Write out every line of the records below with "colour" swapped for "color" and everything else unchanged, leaving out the pictures.

begin Exercise material

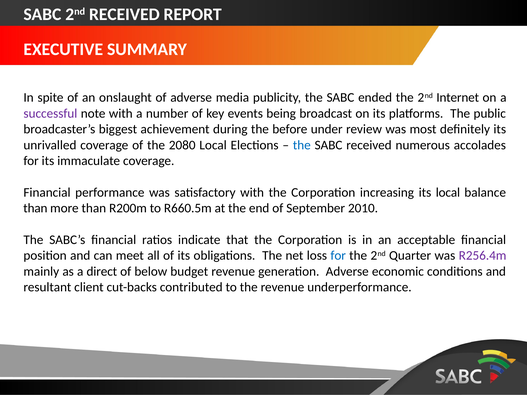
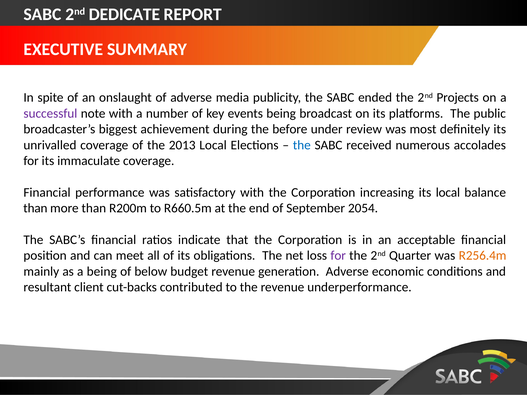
2nd RECEIVED: RECEIVED -> DEDICATE
Internet: Internet -> Projects
2080: 2080 -> 2013
2010: 2010 -> 2054
for at (338, 256) colour: blue -> purple
R256.4m colour: purple -> orange
a direct: direct -> being
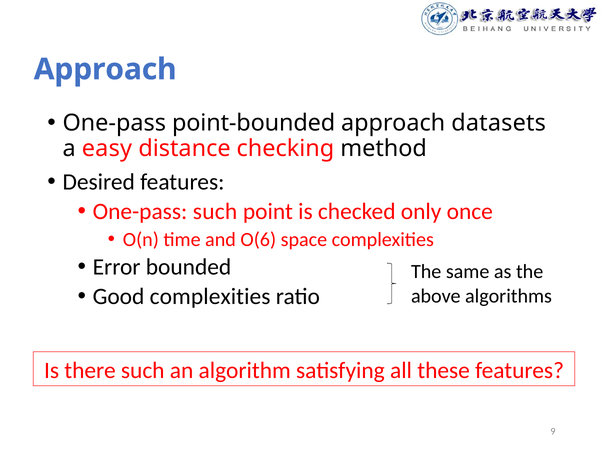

end Exercise material

Answer to the exercise ::
2nd RECEIVED: RECEIVED -> DEDICATE
Internet: Internet -> Projects
2080: 2080 -> 2013
2010: 2010 -> 2054
for at (338, 256) color: blue -> purple
R256.4m color: purple -> orange
a direct: direct -> being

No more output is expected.